Eu acho que não é não. Todo filme eu recomeço do zero. Eu estava produzindo um documentário em 2001 e eu já estava escrevendo "Antonia" e só agora eu consegui finalizar o filme. Não é mais fácil não. "Antonia" fala sobre isso, porque as meninas querem viver de rap e eu vivo de cinema. Eu faço outras coisas sempre relacionada a minha área de cinema. Trabalhei por muito tempo em agência de publicidade, mas hoje em dia não trabalho mais. Me dedico mais ao cinema. O nome
O filme se chama "Antônia" porque é o nome do grupo de rap que há no filme. Mas antes mesmo de ter a história, eu já queria fazer um filme sobre adolescentes com esse nome porque em homenagem ao meu bisavô que se chamava Antônio. Ele era um contador de histórias, que tinha dificuldade de viver das suas histórias, aliás ele não viva disso, e é um tributo meu a ele. No filme, a explicação (para o nome do grupo) é que as quatro meninas, que se conhecem desde pequenas, elas tinham avós que se chamavam Antônio. Todo mundo tem um avô chamado Antônio, ou um tio, ou conhece alguém. Idéia da série
A idéia surgiu depois do primeiro corte quando a gente procurou a produtora O2, porque a gente achava que merecia levar aquele mundo para uma série de TV. Eles todos se encantaram e ofereceram ao grupo de Guel Arraes que se apaixonaram pelo projeto. Serão cinco semanas de apresentações da minissérie. É importante assistir o filme porque o seriado é como uma continuação do filme. Brasilândia Cheguei à Vila Brasilândia por causa do cinema. Por incrível que pareça, é um das regiões mais filmadas do cinema paulista. "Eles Não Usam Black Tie" foi filmado lá, "A Família Bras" do João Moreira Sales foi filmado lá, "O Invasor" do Beto Brant foi filmado lá. Uma das razões que eu imagino, que pra mim foi a mais importante, é que é um bairro muito cinematográfico. A Brasilândia é quase um estádio de futebol, uma cratera de vulcão, que fica a noroeste da cidade, depois do Tietê. De lá, que é muito alto, na beirada da Cantareira, dá pra ver a cidade ao longe. De lá, a gente tem uma visão muito privilegiada de São Paulo. Eu filmava na laje, cenas cotidianas, e dá pra ver ao longe a torre da Paulista. É muito cinematográfico.

Os dados.
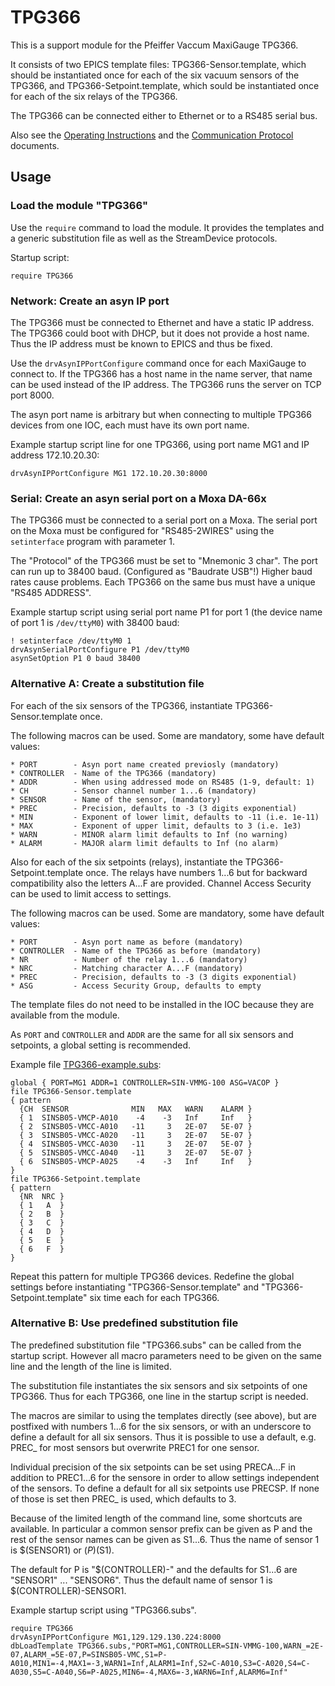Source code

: # TPG366

This is a support module for the Pfeiffer Vaccum MaxiGauge TPG366.

It consists of two EPICS template files: TPG366-Sensor.template, which
should be instantiated once for each of the six vacuum sensors of the
TPG366, and TPG366-Setpoint.template, which sould be instantiated once
for each of the six relays of the TPG366.

The TPG366 can be connected either to Ethernet or to a RS485 serial bus.

Also see the [Operating Instructions](TPG366_Operating_Instructions.pdf)
and the [Communication Protocol](TPG366_Communication_Protocol.pdf)
documents.

## Usage

### Load the module "TPG366"

Use the `require` command to load the module. It provides the templates and
a generic substitution file as well as the StreamDevice protocols.

Startup script:

    require TPG366

### Network: Create an asyn IP port

The TPG366 must be connected to Ethernet and have a static IP
address. The TPG366 could boot with DHCP, but it does not provide a host
name. Thus the IP address must be known to EPICS and thus be fixed. 

Use the `drvAsynIPPortConfigure` command once for each MaxiGauge to connect
to. If the TPG366 has a host name in the name server, that name can be used
instead of the IP address. The TPG366 runs the server on TCP port 8000.

The asyn port name is arbitrary but when connecting to multiple TPG366
devices from one IOC, each must have its own port name.

Example startup script line for one TPG366, using port name MG1 and
IP address 172.10.20.30:

    drvAsynIPPortConfigure MG1 172.10.20.30:8000

### Serial: Create an asyn serial port on a Moxa DA-66x

The TPG366 must be connected to a serial port on a Moxa.
The serial port on the Moxa must be configured for "RS485-2WIRES"
using the `setinterface` program with parameter 1.

The "Protocol" of the TPG366 must be set to "Mnemonic 3 char".
The port can run up to 38400 baud. (Configured as "Baudrate USB"!)
Higher baud rates cause problems.
Each TPG366 on the same bus must have a unique "RS485 ADDRESS".

Example startup script using serial port name P1 for port 1
(the device name of port 1 is `/dev/ttyM0`) with 38400 baud:

    ! setinterface /dev/ttyM0 1
    drvAsynSerialPortConfigure P1 /dev/ttyM0
    asynSetOption P1 0 baud 38400

### Alternative A: Create a substitution file

For each of the six sensors of the TPG366, instantiate
TPG366-Sensor.template once.

The following macros can be used. Some are mandatory, some have default
values:

    * PORT        - Asyn port name created previosly (mandatory)
    * CONTROLLER  - Name of the TPG366 (mandatory)
    * ADDR        - When using addressed mode on RS485 (1-9, default: 1)
    * CH          - Sensor channel number 1...6 (mandatory)
    * SENSOR      - Name of the sensor, (mandatory)
    * PREC        - Precision, defaults to -3 (3 digits exponential)
    * MIN         - Exponent of lower limit, defaults to -11 (i.e. 1e-11)
    * MAX         - Exponent of upper limit, defaults to 3 (i.e. 1e3)
    * WARN        - MINOR alarm limit defaults to Inf (no warning)
    * ALARM       - MAJOR alarm limit defaults to Inf (no alarm)

Also for each of the six setpoints (relays), instantiate the
TPG366-Setpoint.template once. The relays have numbers 1...6
but for backward compatibility also the letters A...F are provided.
Channel Access Security can be used to limit access to settings.

The following macros can be used. Some are mandatory, some have default
values:

    * PORT        - Asyn port name as before (mandatory)
    * CONTROLLER  - Name of the TPG366 as before (mandatory)
    * NR          - Number of the relay 1...6 (mandatory)
    * NRC         - Matching character A...F (mandatory)
    * PREC        - Precision, defaults to -3 (3 digits exponential)
    * ASG         - Access Security Group, defaults to empty

The template files do not need to be installed in the IOC because they are
available from the module.

As `PORT` and `CONTROLLER` and `ADDR` are the same for all six sensors and
setpoints, a global setting is recommended.

Example file [TPG366-example.subs](TPG366-example.subs):

    global { PORT=MG1 ADDR=1 CONTROLLER=SIN-VMMG-100 ASG=VACOP }
    file TPG366-Sensor.template
    { pattern
      {CH  SENSOR              MIN   MAX   WARN    ALARM }
      { 1  SINSB05-VMCP-A010    -4    -3   Inf     Inf   }
      { 2  SINSB05-VMCC-A010   -11     3   2E-07   5E-07 }
      { 3  SINSB05-VMCC-A020   -11     3   2E-07   5E-07 }
      { 4  SINSB05-VMCC-A030   -11     3   2E-07   5E-07 }
      { 5  SINSB05-VMCC-A040   -11     3   2E-07   5E-07 }
      { 6  SINSB05-VMCP-A025    -4    -3   Inf     Inf   }
    }
    file TPG366-Setpoint.template
    { pattern
      {NR  NRC }
      { 1   A  }
      { 2   B  }
      { 3   C  }
      { 4   D  }
      { 5   E  }
      { 6   F  }
    }

Repeat this pattern for multiple TPG366 devices. Redefine the global
settings before instantiating "TPG366-Sensor.template" and
"TPG366-Setpoint.template" six time each for each TPG366.

### Alternative B: Use predefined substitution file

The predefined substitution file "TPG366.subs" can be called from the
startup script. However all macro parameters need to be given on the same
line and the length of the line is limited.

The substitution file instantiates the six sensors and six setpoints of
one TPG366. Thus for each TPG366, one line in the startup script is
needed.

The macros are similar to using the templates directly (see above), but are
postfixed with numbers 1...6 for the six sensors, or with an underscore
to define a default for all six sensors. Thus it is possible to use a
default, e.g. PREC_ for most sensors but overwrite PREC1 for one sensor.

Individual precision of the six setpoints can be set using PRECA...F in
addition to PREC1...6 for the sensore in order to allow settings
independent of the sensors. To define a default for all six setpoints use
PRECSP. If none of those is set then PREC_ is used, which defaults to 3.

Because of the limited length of the command line, some shortcuts are
available. In particular a common sensor prefix can be given as P and the
rest of the sensor names can be given as S1...6. Thus the name of sensor 1
is $(SENSOR1) or $(P)$(S1).

The default for P is "$(CONTROLLER)-" and the defaults for S1...6 are
"SENSOR1" ... "SENSOR6". Thus the default name of sensor 1 is
$(CONTROLLER)-SENSOR1.

Example startup script using "TPG366.subs".

    require TPG366
    drvAsynIPPortConfigure MG1,129.129.130.224:8000
    dbLoadTemplate TPG366.subs,"PORT=MG1,CONTROLLER=SIN-VMMG-100,WARN_=2E-07,ALARM_=5E-07,P=SINSB05-VMC,S1=P-A010,MIN1=-4,MAX1=-3,WARN1=Inf,ALARM1=Inf,S2=C-A010,S3=C-A020,S4=C-A030,S5=C-A040,S6=P-A025,MIN6=-4,MAX6=-3,WARN6=Inf,ALARM6=Inf"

Suas tarefas.
1. No trecho sobre o filme "Antônia", quantas semanas de apresentações terá a minissérie?
2. Reproduza sem nenhuma alteração as linhas da listagem, começando na linha que contém "### Network: Create an asyn IP port" e parando depois da linha que contém "devices from one".
O trecho e a listagem têm origens diferentes.

Respostas das tarefas.
1. Cinco semanas.

2.
### Network: Create an asyn IP port

The TPG366 must be connected to Ethernet and have a static IP
address. The TPG366 could boot with DHCP, but it does not provide a host
name. Thus the IP address must be known to EPICS and thus be fixed. 

Use the `drvAsynIPPortConfigure` command once for each MaxiGauge to connect
to. If the TPG366 has a host name in the name server, that name can be used
instead of the IP address. The TPG366 runs the server on TCP port 8000.

The asyn port name is arbitrary but when connecting to multiple TPG366
devices from one IOC, each must have its own port name.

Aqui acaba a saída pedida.